Rahman ve Rahim Allah Adına
1-4-Kureyş’in İlaf / imtiyazlı güvenlik ve iş birliği anlaşmaları sayesinde, yaz ve kış bütün yıl boyunca yaptıkları ticari seferlerini güvenlikli, emniyetli ve rahat olmalarını sağladığı için, Evet bu sebeple, bu Beytin (Kabe'nin) Rabbı'na ibâdet etsinler. O Rab ki, böylece onları doyurdu ve korkudan onların güvenliğini sağladı. (Kureyş Suresi: 1-4)
Kureyş sûresi konu ve anlam bakımından bir önceki Fil sûresinin devamı gibidir. Fil sûresinde Kureyşliler'in Ebrehe ordusunun saldırısından nasıl korunduğu anlatılırken bu sûrede Kureyş'e verilen nimetler, güven ve refah dile getirilmektedir. Sûrede Kureyş adına yer verilmiş olması Hz. Muhammed’in@ ve ilk müslümanların bu kabileye mensup olmalarının yanı sıra Kâbe’nin bakımı, Kâbe ve hac işlerinin yönetimi, hacılara su ve yemek dağıtımı gibi hizmetlerin yine bu kabile tarafından yerine getirilmiş olmasıyla bağlantılıdır.
Sûrenin başında Allah'ın Kureyşliler'i yaz ve kış yolculuklarına alıştırdığı ifade edilir. Kelimenin dostluk anlamı dikkate alındığında burada hem Kureyş'in kendi içindeki güven ve kaynaşmaya hem de komşu topluluklarla aralarındaki dostluğa dikkat çekildiği anlaşılır. Tefsirlerde, bu âyetlerde sözü edilen yolculuklarla Kureyşliler'in yaz mevsiminde Suriye bölgesine, kış mevsiminde Yemen taraflarına ticaret amacıyla düzenledikleri seyahatlere işaret ettiği belirtilmektedir. Kureyşliler bu ticari seferler sayesinde bir yandan ekonomik durumlarını düzeltiyor, diğer yandan da çeşitli medeniyet ve kültürleri tanıma imkânı buluyorlardı.

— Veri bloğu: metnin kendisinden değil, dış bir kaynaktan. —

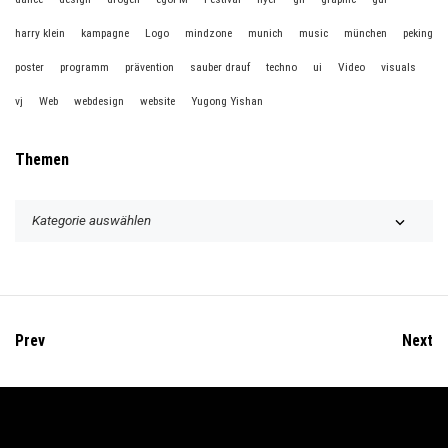
harry klein
kampagne
Logo
mindzone
munich
music
münchen
peking
poster
programm
prävention
sauber drauf
techno
ui
Video
visuals
vj
Web
webdesign
website
Yugong Yishan
Themen
T
h
e
m
e
n
Prev
Next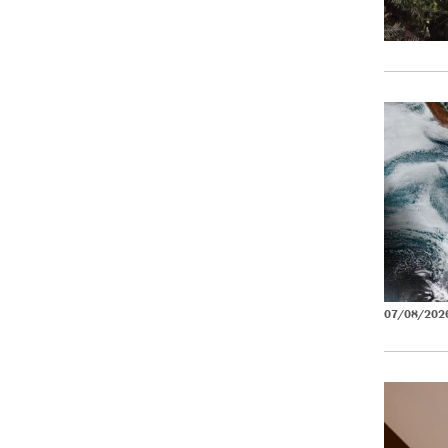
07/08/202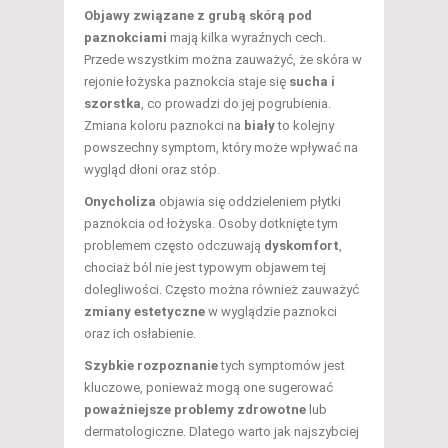
Objawy związane z grubą skórą pod
paznokciami
mają kilka wyraźnych cech.
Przede wszystkim można zauważyć, że skóra w
rejonie łożyska paznokcia staje się
sucha i
szorstka
, co prowadzi do jej pogrubienia.
Zmiana koloru paznokci na
biały
to kolejny
powszechny symptom, który może wpływać na
wygląd dłoni oraz stóp.
Onycholiza
objawia się oddzieleniem płytki
paznokcia od łożyska. Osoby dotknięte tym
problemem często odczuwają
dyskomfort
,
chociaż ból nie jest typowym objawem tej
dolegliwości. Często można również zauważyć
zmiany estetyczne
w wyglądzie paznokci
oraz ich osłabienie.
Szybkie rozpoznanie
tych symptomów jest
kluczowe, ponieważ mogą one sugerować
poważniejsze problemy zdrowotne
lub
dermatologiczne. Dlatego warto jak najszybciej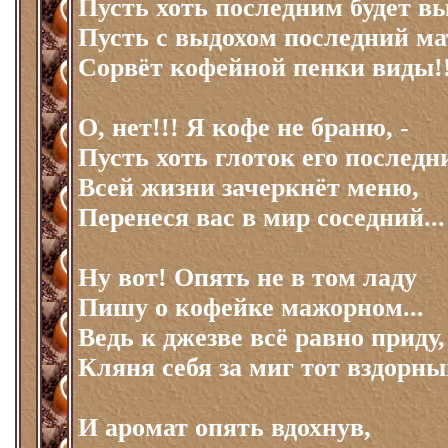
Пусть хоть последним будет вы
Пусть с выдохом последний ма
Сорвёт кофейной пенки виды!!
О, нет!!! Я кофе не браню, -
Пусть хоть глоток его последн
Всей жизни зачеркнёт меню,
Перенеся вас в мир соседний...
Ну вот! Опять не в том ладу
Пишу о кофейке мажорном...
Ведь к джезве всё равно приду,
Кляня себя за миг тот вздорный
И аромат опять вдохнув,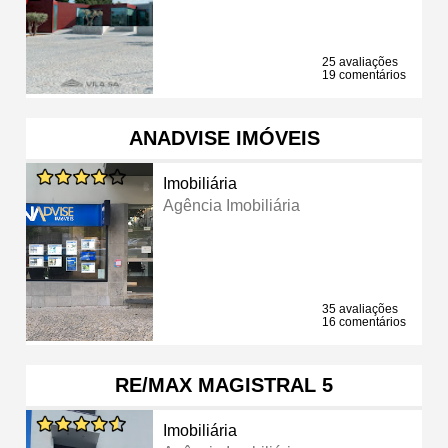
25 avaliações
19 comentários
ANADVISE IMÓVEIS
Imobiliária
Agência Imobiliária
35 avaliações
16 comentários
RE/MAX MAGISTRAL 5
Imobiliária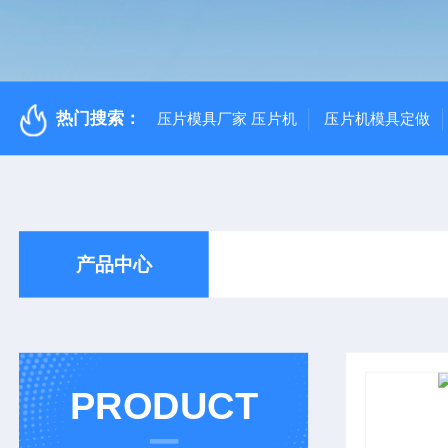
热门搜索：
压片模具厂家 压片机
压片机模具定做
产品中心
PRODUCT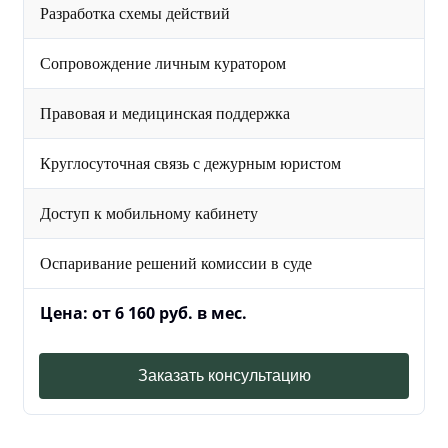
Разработка схемы действий
Сопровождение личным куратором
Правовая и медицинская поддержка
Круглосуточная связь с дежурным юристом
Доступ к мобильному кабинету
Оспаривание решений комиссии в суде
Цена: от 6 160 руб. в мес.
Заказать консультацию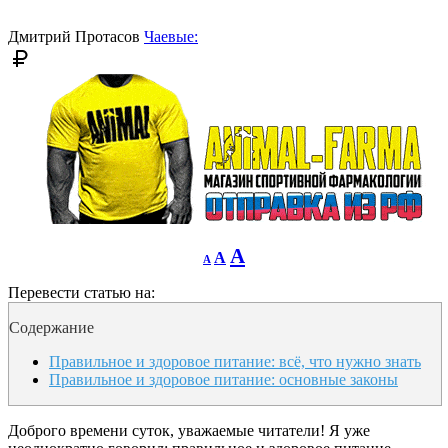
font
size.
size.
Дмитрий Протасов
Чаевые:
Decrease
Reset
Increase
A
A
A
font
font
size.
font
size.
Перевести статью на:
size.
Содержание
Правильное и здоровое питание: всё, что нужно знать
Правильное и здоровое питание: основные законы
Доброго времени суток, уважаемые читатели! Я уже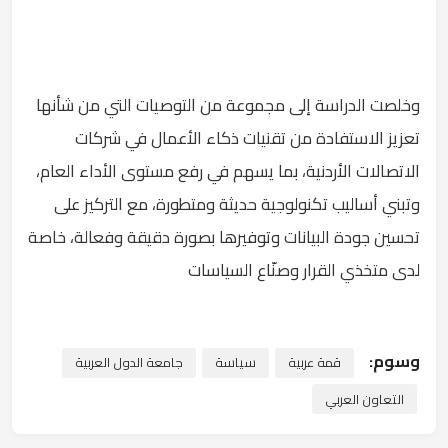
وخلصت الدراسة إلى مجموعة من التوصيات التي من شأنها
تعزيز الاستفادة من تقنيات ذكاء الأعمال في شركات
الاتصالات الأردنية، بما يسهم في رفع مستوى الأداء العام،
وتبني أساليب تكنولوجية حديثة ومتطورة، مع التركيز على
تحسين جودة البيانات وتوفيرها بصورة دقيقة وفعالة، خاصة
لدى متخذي القرار وصنّاع السياسات
وسوم:
قمة عربية
سياسة
جامعة الدول العربية
التعاون العربي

Kureyş sûresinde daha sonra Allah'ın Kureyşliler'i doyurup açlıktan kurtardığı ve korkularından kurtardığı vurgulanarak bu nimetlerden dolayı Allah'a ibadet etmeleri emredilir. Çünkü Allah onları, hem ikamet ettikleri Mekke ve civarında hem de bu bölge dışına yaptıkları yolculuklarda emniyet içerisinde olmalarını sağlamış hem de Fil ordusunu onların başından savmıştır. Aynı şekilde tarıma elverişsiz olan Mekke ve çevresini Hz. İbrahim'in duası ve Kâbe’nin kutsallığı sayesinde insanların rağbet ettikleri bir yer haline getirmiştir. ([3]) Mekke’nin bu özelliği sayesinde o dönemde ticaret gelişmiş ve Kureyş bolluğa kavuşmuştu. Sûrede "bu ev" (Kâbe) ifadesinden sonra Allah'ın verdiği nimetlerin hatırlatılması Kureyş'in sahip olduğu saygınlığa ve nimetlere Kâbe sayesinde ulaştığını ima eder. Kureyş sûresinin mesajı genel olarak ihsan edilen nimetlere lâyık olmaya ve yalnızca Allah'a kulluk etmeye yöneliktir.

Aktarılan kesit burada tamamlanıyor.